The task
Lines to return, exactly: from the line with "ch zurück. Glücklicherweise" to the line with "uhigten Gegend, wo" in the entries below, both included.

Dataset records
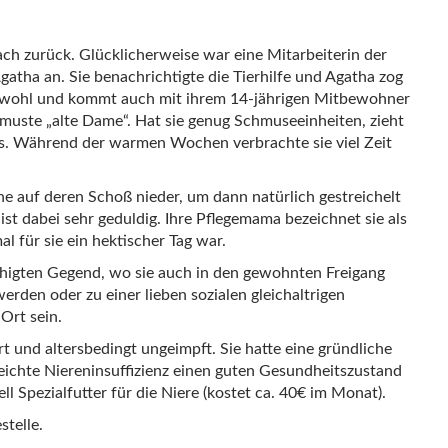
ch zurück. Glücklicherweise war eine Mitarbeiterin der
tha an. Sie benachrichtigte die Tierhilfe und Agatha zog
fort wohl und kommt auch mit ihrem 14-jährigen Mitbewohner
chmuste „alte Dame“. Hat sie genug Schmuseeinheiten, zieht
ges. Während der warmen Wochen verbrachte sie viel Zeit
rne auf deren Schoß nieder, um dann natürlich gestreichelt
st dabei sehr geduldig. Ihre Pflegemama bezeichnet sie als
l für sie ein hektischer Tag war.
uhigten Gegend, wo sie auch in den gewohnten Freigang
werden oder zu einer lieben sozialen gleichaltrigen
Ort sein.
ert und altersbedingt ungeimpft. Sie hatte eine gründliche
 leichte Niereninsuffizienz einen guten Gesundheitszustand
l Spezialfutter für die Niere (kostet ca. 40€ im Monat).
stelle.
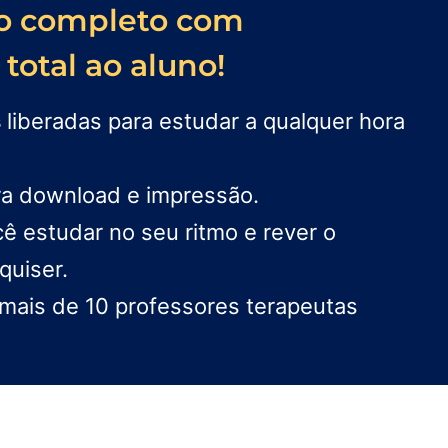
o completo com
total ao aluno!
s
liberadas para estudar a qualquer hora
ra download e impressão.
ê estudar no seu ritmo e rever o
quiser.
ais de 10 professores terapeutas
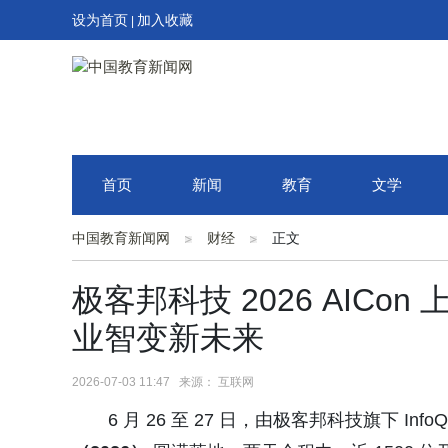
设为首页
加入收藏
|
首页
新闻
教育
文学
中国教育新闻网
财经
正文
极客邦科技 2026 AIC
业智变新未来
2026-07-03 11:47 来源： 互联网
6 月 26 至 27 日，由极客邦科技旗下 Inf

...

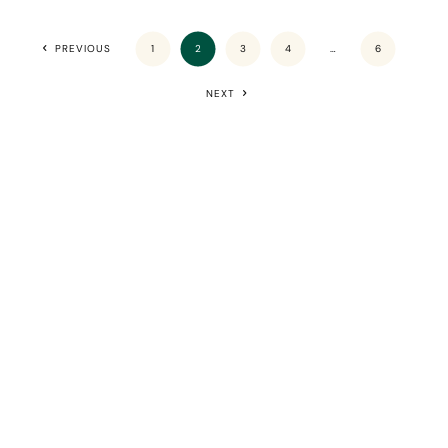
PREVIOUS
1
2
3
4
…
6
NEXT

Worked solution
ch zurück. Glücklicherweise war eine Mitarbeiterin der
tha an. Sie benachrichtigte die Tierhilfe und Agatha zog
fort wohl und kommt auch mit ihrem 14-jährigen Mitbewohner
chmuste „alte Dame“. Hat sie genug Schmuseeinheiten, zieht
ges. Während der warmen Wochen verbrachte sie viel Zeit
rne auf deren Schoß nieder, um dann natürlich gestreichelt
st dabei sehr geduldig. Ihre Pflegemama bezeichnet sie als
l für sie ein hektischer Tag war.
uhigten Gegend, wo sie auch in den gewohnten Freigang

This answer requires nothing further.